Gabriele
D'Angelo


D'Angelo
italiana Assistant Professor of Informatics University of Bologna Extended Faculty

Gabriele D’Angelo received the Laurea degree (summa cum laude) in Computer Science in 2001, and a PhD degree in Computer Science in 2005, both from the University of Bologna, Italy. He is an Assistant Professor (tenured) at the Department of Computer Science and Engineering of the University of Bologna. In 2020, he got the Italian National Habilitation as Associate Professor of Computer Science (01/B1) and Computer Engineering (09/H1). He has been visiting researcher at the Université Paris Diderot, Laboratoire Preuves, Programmes et Systèmes (Paris, France) and at the School of Computing, National University of Singapore (NUS) (Singapore). His research interests include parallel and distributed simulation, distributed systems, online games and computer security. He is the author of several publications on these topics. Since 2011, he is in the editorial board (area editor) of the Simulation Modelling Practice and Theory (SIMPAT) journal published by Elsevier. In the years he has taught many graduate and undergraduate courses on computer and network security, cyber security, computer networks, simulation, algorithms and data structures.

COURSES

The aim is to provide basic knowledge concerning the main concepts and principles of computer security (e.g., risk, tools for risk assessment and evaluation, attacks and their typical structure, resources, functional systems requirements, human component). In this way, the course will provide the basic tools for the design and implementation of reasonably secure systems. During this process, either methodological, technological and behavioral aspects (i.e. operation security) need to be considered.
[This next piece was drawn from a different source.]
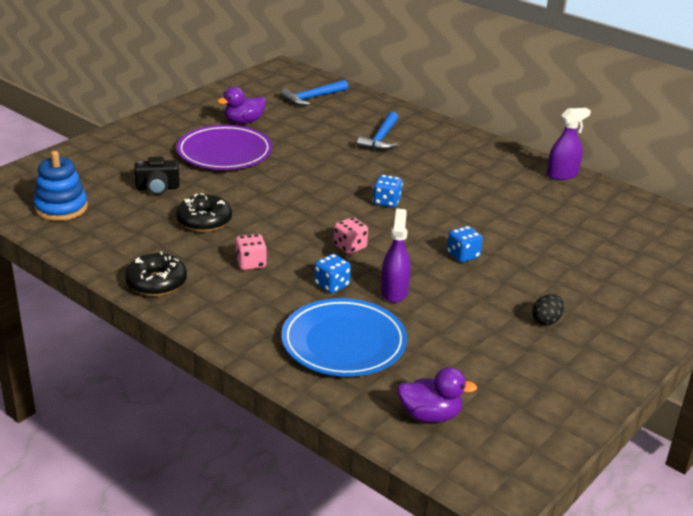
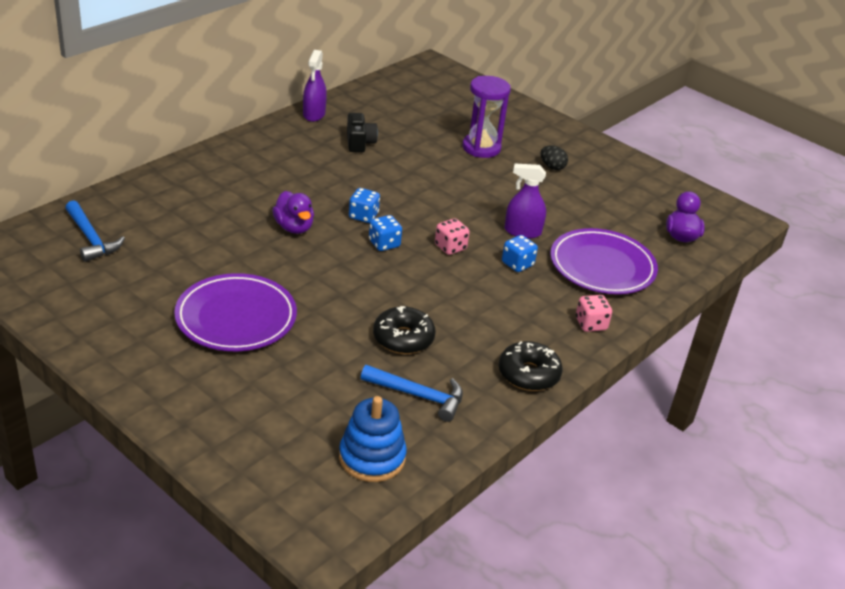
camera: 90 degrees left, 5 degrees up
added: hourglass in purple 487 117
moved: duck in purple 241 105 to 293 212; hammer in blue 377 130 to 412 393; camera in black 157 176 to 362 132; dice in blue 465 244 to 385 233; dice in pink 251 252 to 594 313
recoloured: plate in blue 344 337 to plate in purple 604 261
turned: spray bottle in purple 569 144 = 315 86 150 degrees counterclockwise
Data Science and Business Analytics
Artificial Intelligence and Innovation Management
Finance and Fintech

The first part of this course provides the basic knowledge of the main concepts and principles of cybersecurity (e.g., risk, risk assessment and evaluation, attacks and their typical structure, resources, human component). Some specific aspects regarding the methodology, the technology and the behavior (i.e., operational security) will be considered mainly through a case-study approach. The most relevant outcome of this part of the course will be a better awareness of the main cybersecurity problems of current systems (and future AI applications), all the while acquiring a proper cybersecurity-aware mindset.

 

The second part of the course introduces the main components of the ICT infrastructure, both considering the computational infrastructures (e.g., CPU, GPU, TPU, FGPA, ASICS) and the networking components. The cloud computing and edge computing architectures such as quantum computing will be sketched and their challenges will be discussed.

Technical features will be considered while also taking in account the cost-related aspects.